- [Requirement A]
From the bloomers thread, reproduce the passage starting at "## spideranne (Jul" and ending at "on some lace.", word for word.
- [Requirement B]
Transcribe all the records line by line, leaving out the pictures.

---------- Text

# Bloomers?



## Alice (Sep 26, 2008)

Anyone know where I can get some bloomers that aren't very expensive? The only ones I can find come with costumes and aren't sold seperatly.


----------



## spideranne (Jul 17, 2006)

I'm not sure about buying them, maybe a lingerie store? I don't think they'd be too hard to make, just buy some solid pj pants, cut them off under the knee and sew or hot glue on some lace.


----------



## Sickie Ickie (Jun 20, 2006)

yep. In a pinch even sweats work. But the linen looks better.


----------



## Aelwyn (Jul 7, 2008)

I made some by taking apart a pair of old pyjama pants and using that as a pattern. I just made them shorter, and added lace at the bottom. Here they are:

Can't see these that well, but they are grey t-shirt material with skull and crossbones. Trimmed with medium cream lace:









These are black cotton, with large lace at the bottom:









I hand sewed mine, and it took a total of about 3 hours (from time of cutting, to being completely finished, for each pair).


----------



## Lilly (Jun 13, 2006)

--------------------
---------- The input

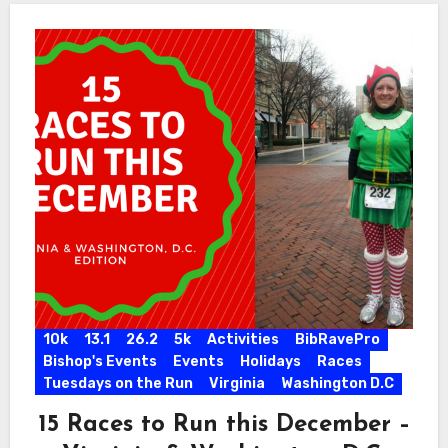
10k
13.1
26.2
5k
Activities
BibRavePro
Bishop's Events
Events
Holidays
Races
Tuesdays on the Run
Virginia
Washington D.C
15 Races to Run this December –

--------------------

- [Exercise response A]
## spideranne (Jul 17, 2006)

I'm not sure about buying them, maybe a lingerie store? I don't think they'd be too hard to make, just buy some solid pj pants, cut them off under the knee and sew or hot glue on some lace.

- [Exercise response B]
10k
13.1
26.2
5k
Activities
BibRavePro
Bishop's Events
Events
Holidays
Races
Tuesdays on the Run
Virginia
Washington D.C
15 Races to Run this December –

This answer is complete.